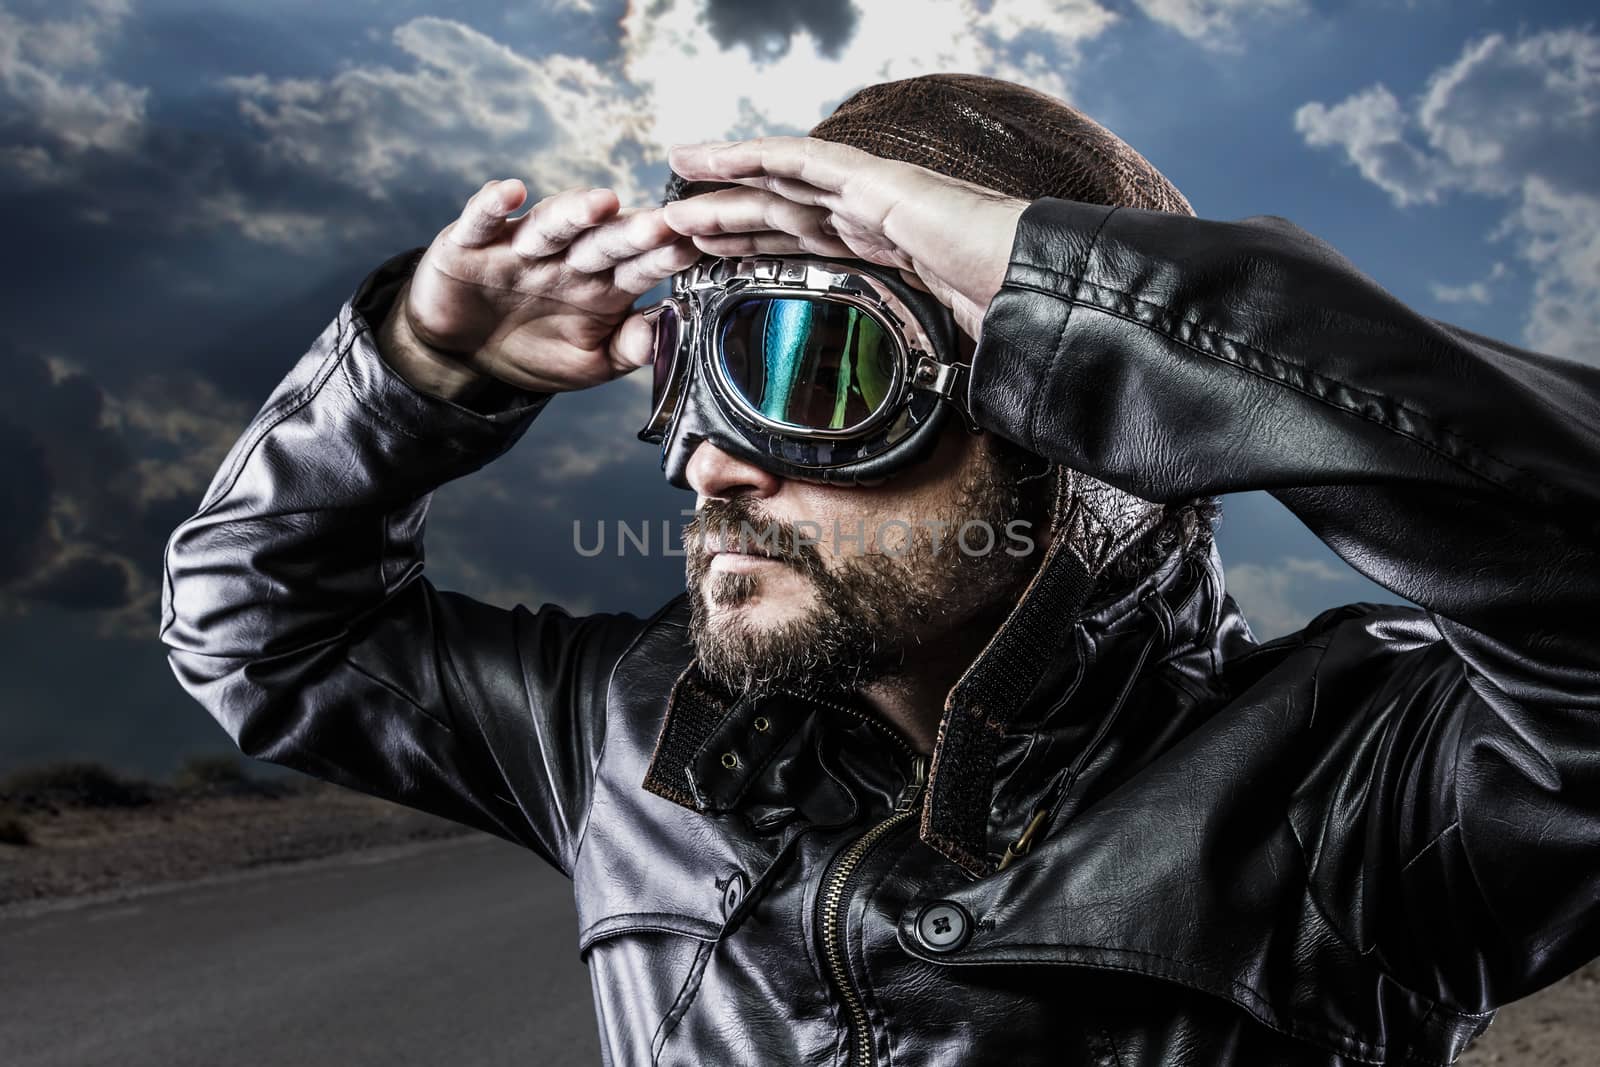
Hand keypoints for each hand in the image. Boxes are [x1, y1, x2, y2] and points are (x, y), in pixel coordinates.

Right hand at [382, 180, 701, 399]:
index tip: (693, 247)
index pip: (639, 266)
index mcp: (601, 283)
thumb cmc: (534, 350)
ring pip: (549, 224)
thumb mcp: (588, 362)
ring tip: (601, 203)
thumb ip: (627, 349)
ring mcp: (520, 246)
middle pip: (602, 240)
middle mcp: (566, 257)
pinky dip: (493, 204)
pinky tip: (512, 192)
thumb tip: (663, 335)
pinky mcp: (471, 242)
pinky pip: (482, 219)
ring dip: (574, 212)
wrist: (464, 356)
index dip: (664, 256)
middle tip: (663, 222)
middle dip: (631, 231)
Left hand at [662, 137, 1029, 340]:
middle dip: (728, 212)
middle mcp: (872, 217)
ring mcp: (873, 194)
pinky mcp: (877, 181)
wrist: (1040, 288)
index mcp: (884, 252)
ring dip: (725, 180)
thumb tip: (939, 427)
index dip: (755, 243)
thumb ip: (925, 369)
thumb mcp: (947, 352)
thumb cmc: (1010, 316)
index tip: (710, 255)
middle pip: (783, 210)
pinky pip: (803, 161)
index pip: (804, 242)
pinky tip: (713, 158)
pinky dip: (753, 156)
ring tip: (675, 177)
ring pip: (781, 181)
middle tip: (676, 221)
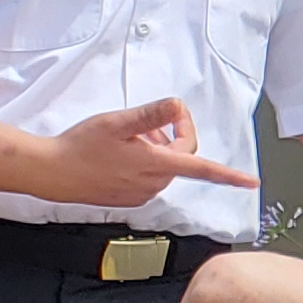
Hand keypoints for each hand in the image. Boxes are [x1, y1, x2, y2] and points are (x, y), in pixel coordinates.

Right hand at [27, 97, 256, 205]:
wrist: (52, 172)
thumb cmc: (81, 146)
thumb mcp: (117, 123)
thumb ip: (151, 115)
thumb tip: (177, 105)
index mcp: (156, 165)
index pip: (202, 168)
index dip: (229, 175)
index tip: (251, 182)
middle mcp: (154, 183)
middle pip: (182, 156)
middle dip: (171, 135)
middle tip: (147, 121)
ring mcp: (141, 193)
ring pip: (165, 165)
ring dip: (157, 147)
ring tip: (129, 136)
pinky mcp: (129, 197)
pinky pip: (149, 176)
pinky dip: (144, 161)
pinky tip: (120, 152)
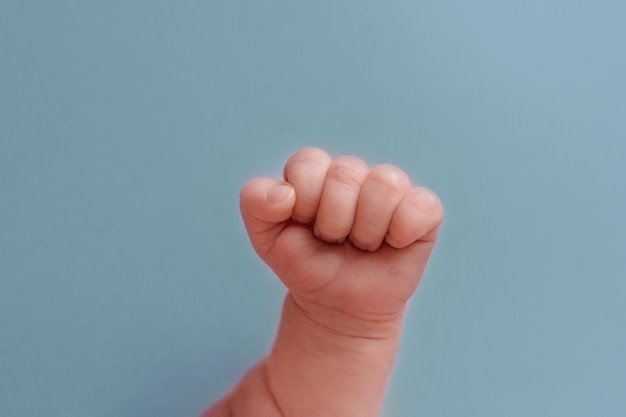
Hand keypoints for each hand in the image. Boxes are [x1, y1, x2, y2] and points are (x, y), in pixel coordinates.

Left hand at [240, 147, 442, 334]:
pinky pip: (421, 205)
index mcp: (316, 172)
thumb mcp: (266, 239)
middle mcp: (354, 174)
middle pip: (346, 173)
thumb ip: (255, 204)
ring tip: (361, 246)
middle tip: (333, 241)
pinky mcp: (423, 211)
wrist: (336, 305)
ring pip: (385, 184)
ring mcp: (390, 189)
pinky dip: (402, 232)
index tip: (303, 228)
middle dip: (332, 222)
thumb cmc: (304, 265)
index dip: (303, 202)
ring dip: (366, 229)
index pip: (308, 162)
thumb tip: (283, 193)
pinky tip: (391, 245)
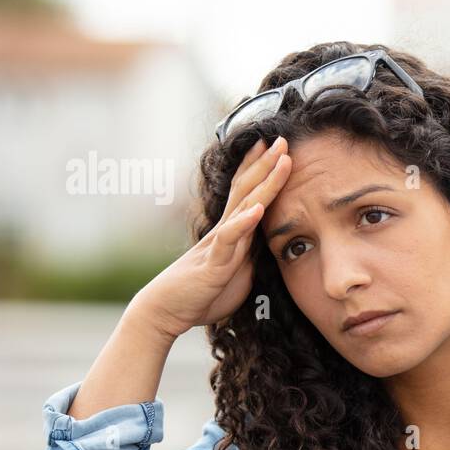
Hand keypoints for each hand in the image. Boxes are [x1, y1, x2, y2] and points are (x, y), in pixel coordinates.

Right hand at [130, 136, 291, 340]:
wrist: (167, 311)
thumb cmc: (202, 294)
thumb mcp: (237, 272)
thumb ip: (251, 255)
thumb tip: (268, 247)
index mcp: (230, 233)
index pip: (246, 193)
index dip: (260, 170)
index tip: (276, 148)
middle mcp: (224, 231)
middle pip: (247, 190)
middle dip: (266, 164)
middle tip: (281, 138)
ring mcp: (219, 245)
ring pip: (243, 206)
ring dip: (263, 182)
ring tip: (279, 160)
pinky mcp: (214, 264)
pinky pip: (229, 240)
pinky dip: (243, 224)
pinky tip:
---*---
:: TASK DIRECTIONS ::
Copy each line of the preceding data that contains the string "Right".

:: EXERCISE ANSWER ::
Right hand at [382, 180, 701, 399]:
Right hand at [27, 97, 256, 205]:
Right hand at [130, 136, 291, 340]:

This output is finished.